Decide, if --config wasserstein
may be a good choice, to provide a better reconstrucion of the training samples.
Important: Use --config discrete
, when training a prior.
Add Augmentations, to expand the dataset: --augment mute
adds random silence, --augment compress
randomly compresses waveforms, --augment gain
applies random gain variations between -6 and 3.
Monitor the training with Tensorboard
cd
to directory of the model, and activate the conda environment.

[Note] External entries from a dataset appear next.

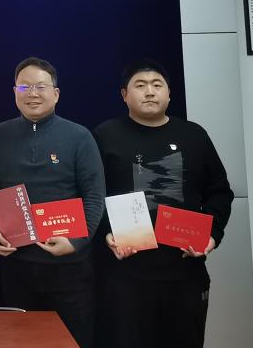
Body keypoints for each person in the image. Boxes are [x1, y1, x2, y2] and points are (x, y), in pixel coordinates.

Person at [93, 59, 233, 348]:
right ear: (124, 95)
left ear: (169, 94)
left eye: (157, 85)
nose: (149, 91)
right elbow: (92, 196)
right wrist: (106, 233)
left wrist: (212, 236)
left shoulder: (194, 135)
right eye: (140, 85)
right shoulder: (105, 136)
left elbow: (220, 192)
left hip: (185, 272)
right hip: (125, 275)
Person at [0, 57, 105, 348]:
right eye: (24, 86)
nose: (32, 93)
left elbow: (95, 196)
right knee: (22, 341)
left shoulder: (79, 136)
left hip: (70, 266)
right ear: (14, 92)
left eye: (41, 86)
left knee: (74, 341)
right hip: (16, 265)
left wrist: (77, 242)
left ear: (55, 94)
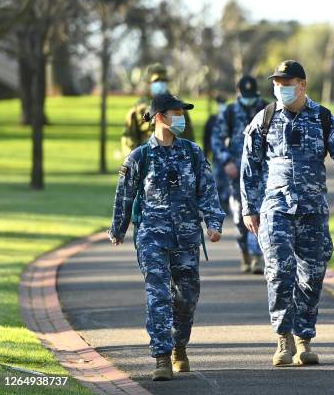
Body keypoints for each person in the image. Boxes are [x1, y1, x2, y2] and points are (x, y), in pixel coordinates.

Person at [240, 60, 334, 366]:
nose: (281, 88)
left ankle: (304, 338)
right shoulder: (264, 119)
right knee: (280, 272)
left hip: (313, 211)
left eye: (288, 83)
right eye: (277, 84)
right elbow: (249, 166)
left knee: (312, 275)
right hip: (275, 210)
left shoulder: (323, 118)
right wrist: (249, 208)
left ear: (303, 85)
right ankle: (283, 338)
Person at [108, 93, 225, 381]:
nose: (181, 118)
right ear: (159, 116)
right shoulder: (139, 156)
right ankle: (161, 357)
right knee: (158, 295)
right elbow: (124, 195)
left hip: (187, 237)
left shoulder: (193, 153)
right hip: (152, 236)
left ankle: (178, 346)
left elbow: (207, 191)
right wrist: (118, 229)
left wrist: (213, 222)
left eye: (182, 113)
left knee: (186, 297)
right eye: (176, 113)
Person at [212, 76, 268, 274]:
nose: (249, 99)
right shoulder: (228, 112)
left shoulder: (267, 109)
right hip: (236, 174)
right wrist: (226, 161)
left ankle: (257, 257)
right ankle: (245, 252)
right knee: (239, 216)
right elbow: (217, 139)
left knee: (261, 214)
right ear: (238, 92)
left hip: (262, 172)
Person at [121, 63, 195, 156]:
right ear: (149, 83)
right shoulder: (138, 109)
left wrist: (190, 155)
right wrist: (135, 159)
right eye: (156, 80)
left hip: (177, 157)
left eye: (163, 80)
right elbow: (128, 138)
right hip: (148, 159)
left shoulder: (178, 106)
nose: (160, 84)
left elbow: (189, 135)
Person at [203, 95, 231, 211]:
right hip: (216, 155)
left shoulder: (229, 117)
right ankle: (218, 203)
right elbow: (206, 137)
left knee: (228, 180)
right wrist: (206, 153)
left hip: (229, 155)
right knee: (217, 179)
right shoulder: (212, 119)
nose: (222, 106)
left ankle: (226, 202)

It is also possible, to set up a second screen
for this:
screen -S tensorboardScreen
conda activate RAVE
#launch tensorboard:
tensorboard --logdir . --bind_all
Click on the given URL to open Tensorboard in a web browser.
Stop Training
Typ strg+c
in the training terminal window to stop the training process.
Resume Training
rave train --name nameOfTheModel --db_path /path/to/preprocessed/dataset --out_path /output/path --config v2 --config noise --channels 2 --augment mute --save_every 50000 --val_every 20000 --ckpt /path/to/checkpoint.ckpt
Important: Keep the most important flags consistent, especially --channels
. Others, liek --augment
can be altered.
Giving the base path of the model, it will resume with the most recents checkpoint. Use --ckpt /path/to/checkpoint.ckpt
to start from a certain checkpoint.
Export the Model
Stop training, then run:
rave export --run /path/to/the/run/to/export/model/from --channels 2 --name nameOfTheGeneratedModel --output . --streaming True --fidelity 0.98
Fidelity default ist 0.95 and can be set between 0 and 1.
Resampling can be set with -rs 48000
, but this increases latency at the input/output of the model!
ATTENTION: EXPORTING A STEREO MODEL WHEN TRAINED IN V2
ONLY CHANGE THIS, WHEN TRAINING/EXPORTING A STEREO MODEL!
Add this line
model.RAVE.n_channels = 2
to the file: config.gin
in the section # Parameters for model.RAVE:
.
Train a prior
[...]
Training a prior with RAVE
See rave train_prior --help
for all settings.
Training a prior with msprior
See: github.com/caillonantoine/msprior
Needs a base model (.ts file), trained with -- config discrete
and exportet WITHOUT `streaming option.